* **ISTRUZIONI DELL'ESERCIZIO**:
**a.** Secondo il testo, da quale decennio l'Europa avvia politiche verso il Mediterraneo?
**b.** Indichi se ciascuna affermazione concorda con il testo, rispondendo sì o no e citando le parole decisive del testo: (i) gli accordi conclusi dall'Europa hanno portato guadagni anche ai Paesi mediterranei; (ii) si propone di destinare i contributi alle organizzazioni della società civile anziché ai governi; (iii) la Turchia viene definita un Paese chiave per le relazioni con il Mediterraneo.

* **TESTO**:
****************
D. – Adesso si dovrebbe fare un passo in avanti, ma facciamo anche un po’ di storia. In passato, c’è stato disinteresse ma ci sono stati anche dei tentativi di politiche sul Mediterraneo che sono falliti...

R. – E’ dagli anni ’60 che l’Europa avvia delle politiche: la prima era una politica mediterranea globale, poi rinnovata; poi gli accordi di associazione; poi il partenariato con il Mediterraneo; poi l’Unione per il Mediterraneo. Ma nulla di questo ha prodotto qualcosa di serio, anzi negli accordi che noi abbiamo fatto, abbiamo guadagnato noi, ma non hanno guadagnato questi Paesi. Quando è scoppiata la cosiddetta "Primavera Araba", la reazione dell’Europa globalmente è stata assolutamente inadeguata e abbiamo quindi contribuito, in qualche modo, affinché queste primavere si avviassero all’autunno e poi all’inverno. C’è da fare molto da questo punto di vista. C’è da fare molto per aiutare i giovani, per esempio fare un "Erasmus" anche con i Paesi del Mediterraneo; aiutare l’imprenditoria giovanile; aiutare una certa mobilità regolare di questi giovani in Europa; non dare contributi ai governi ma piuttosto alle organizzazioni della società civile; i partiti e i sindacati dovrebbero in qualche modo rafforzare i loro legami con le realtà di questi Paesi, inserendosi nelle organizzazioni di partito e sindacali di questi Paesi. Insomma, non c’è soltanto una responsabilità di governi, ma c’è una responsabilità della società europea, che si deve fare carico di relazioni diverse con i Paesi dall’altra parte del Mediterraneo.

D. – Quali sono stati i punti di maggiore divisione dell’Europa sul Mediterraneo? Evidentemente se non si è arrivati ad una politica comune è perché c’erano punti di vista diversi...

R. – Primo motivo è che ciascun Paese ha ritenuto che la politica estera fosse un affare esclusivamente nazionale. Ciascuno, quindi, ha gestito le relazioni di questi Paesi soltanto in una dimensione nazionale e qualche volta anche post coloniale. In secondo luogo, perché non abbiamo mai avuto una posizione chiara e netta comune sulla questione del conflitto arabo-israeliano e quindi non abbiamo contribuito affinché si facessero passi avanti da questo punto di vista. In terzo luogo, perché l’Europa, per molti anni, ha dato la priorità ad una dimensione che era quella dell’Europa centrale ed orientale, dimenticando la dimensione mediterranea. E, in quarto luogo, perché noi stiamo trattando in maniera assolutamente inadeguata la questione dei negoziati con la Turchia, che evidentemente, da questo punto di vista, è un Paese chiave, cerniera, per le nostre relazioni con il Mediterraneo.
****************
* **MATERIALE ESTRATTO**:
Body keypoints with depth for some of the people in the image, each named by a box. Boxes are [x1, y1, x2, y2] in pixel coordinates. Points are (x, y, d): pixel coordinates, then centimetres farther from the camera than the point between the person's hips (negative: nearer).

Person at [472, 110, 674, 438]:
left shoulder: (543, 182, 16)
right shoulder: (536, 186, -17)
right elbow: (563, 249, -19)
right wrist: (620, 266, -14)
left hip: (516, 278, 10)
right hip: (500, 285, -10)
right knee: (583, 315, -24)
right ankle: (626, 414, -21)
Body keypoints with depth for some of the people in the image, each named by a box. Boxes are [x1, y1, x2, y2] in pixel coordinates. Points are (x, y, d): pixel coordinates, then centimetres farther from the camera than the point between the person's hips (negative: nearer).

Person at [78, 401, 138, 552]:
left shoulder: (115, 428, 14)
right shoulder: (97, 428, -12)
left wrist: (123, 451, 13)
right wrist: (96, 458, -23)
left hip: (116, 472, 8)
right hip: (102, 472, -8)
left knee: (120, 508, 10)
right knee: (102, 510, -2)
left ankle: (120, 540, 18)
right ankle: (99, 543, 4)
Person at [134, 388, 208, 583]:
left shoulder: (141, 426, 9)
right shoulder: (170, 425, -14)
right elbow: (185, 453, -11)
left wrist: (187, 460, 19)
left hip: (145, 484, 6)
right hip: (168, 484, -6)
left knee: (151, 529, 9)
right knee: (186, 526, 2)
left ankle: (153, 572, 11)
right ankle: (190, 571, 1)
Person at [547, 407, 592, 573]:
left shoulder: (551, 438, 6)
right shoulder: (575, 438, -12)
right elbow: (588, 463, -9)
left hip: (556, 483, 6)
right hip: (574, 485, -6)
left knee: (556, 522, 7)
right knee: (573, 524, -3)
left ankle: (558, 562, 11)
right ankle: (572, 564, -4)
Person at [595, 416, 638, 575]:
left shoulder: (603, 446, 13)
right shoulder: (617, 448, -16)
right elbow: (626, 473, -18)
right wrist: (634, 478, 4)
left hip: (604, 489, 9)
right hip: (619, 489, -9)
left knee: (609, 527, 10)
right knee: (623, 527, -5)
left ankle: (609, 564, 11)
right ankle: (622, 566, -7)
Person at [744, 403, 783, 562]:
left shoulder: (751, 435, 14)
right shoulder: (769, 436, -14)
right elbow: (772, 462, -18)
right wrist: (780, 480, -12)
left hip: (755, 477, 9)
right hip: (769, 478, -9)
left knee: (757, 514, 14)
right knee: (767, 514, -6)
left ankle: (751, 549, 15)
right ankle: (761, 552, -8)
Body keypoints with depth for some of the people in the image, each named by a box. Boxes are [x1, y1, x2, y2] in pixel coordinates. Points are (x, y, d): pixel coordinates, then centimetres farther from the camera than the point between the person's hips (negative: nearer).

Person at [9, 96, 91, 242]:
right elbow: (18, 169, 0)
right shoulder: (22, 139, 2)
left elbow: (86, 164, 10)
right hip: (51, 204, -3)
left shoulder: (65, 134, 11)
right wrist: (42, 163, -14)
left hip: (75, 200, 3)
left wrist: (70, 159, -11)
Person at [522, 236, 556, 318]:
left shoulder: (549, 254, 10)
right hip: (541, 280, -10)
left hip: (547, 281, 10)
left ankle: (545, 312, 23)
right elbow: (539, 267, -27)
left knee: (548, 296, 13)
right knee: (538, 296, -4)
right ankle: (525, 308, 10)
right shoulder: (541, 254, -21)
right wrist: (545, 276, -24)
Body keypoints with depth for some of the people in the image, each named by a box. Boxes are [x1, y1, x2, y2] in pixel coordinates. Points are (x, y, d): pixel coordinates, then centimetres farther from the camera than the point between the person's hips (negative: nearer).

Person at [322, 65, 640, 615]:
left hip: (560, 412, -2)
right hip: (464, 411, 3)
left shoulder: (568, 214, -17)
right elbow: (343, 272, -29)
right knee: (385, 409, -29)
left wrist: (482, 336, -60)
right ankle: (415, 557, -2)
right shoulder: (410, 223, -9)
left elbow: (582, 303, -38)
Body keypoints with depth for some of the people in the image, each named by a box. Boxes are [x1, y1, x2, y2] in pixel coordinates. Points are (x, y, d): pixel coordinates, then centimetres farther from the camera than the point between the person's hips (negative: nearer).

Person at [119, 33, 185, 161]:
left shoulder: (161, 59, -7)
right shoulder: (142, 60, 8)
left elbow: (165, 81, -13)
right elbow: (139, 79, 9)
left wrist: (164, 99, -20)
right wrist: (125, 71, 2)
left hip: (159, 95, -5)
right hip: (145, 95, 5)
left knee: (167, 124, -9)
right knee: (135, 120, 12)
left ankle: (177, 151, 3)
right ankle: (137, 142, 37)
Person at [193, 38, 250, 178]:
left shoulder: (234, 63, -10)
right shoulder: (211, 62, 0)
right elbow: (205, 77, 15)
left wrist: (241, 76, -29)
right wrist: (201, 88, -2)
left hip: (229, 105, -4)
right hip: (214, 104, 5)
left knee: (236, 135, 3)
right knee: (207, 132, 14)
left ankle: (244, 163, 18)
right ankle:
****************
* **RISULTATI DELL'ESERCIZIO**:
**a.** Dagli anni ’60.

**b.**
(i) No: "abbiamo guadagnato noi, ma non hanno guadagnato questi Paesi".
(ii) Sì: "non dare contributi ai governi ma piuttosto alle organizzazioni della società civile".
(iii) Sì: "è un Paese chiave, cerniera, per le nostre relazioni con il Mediterraneo".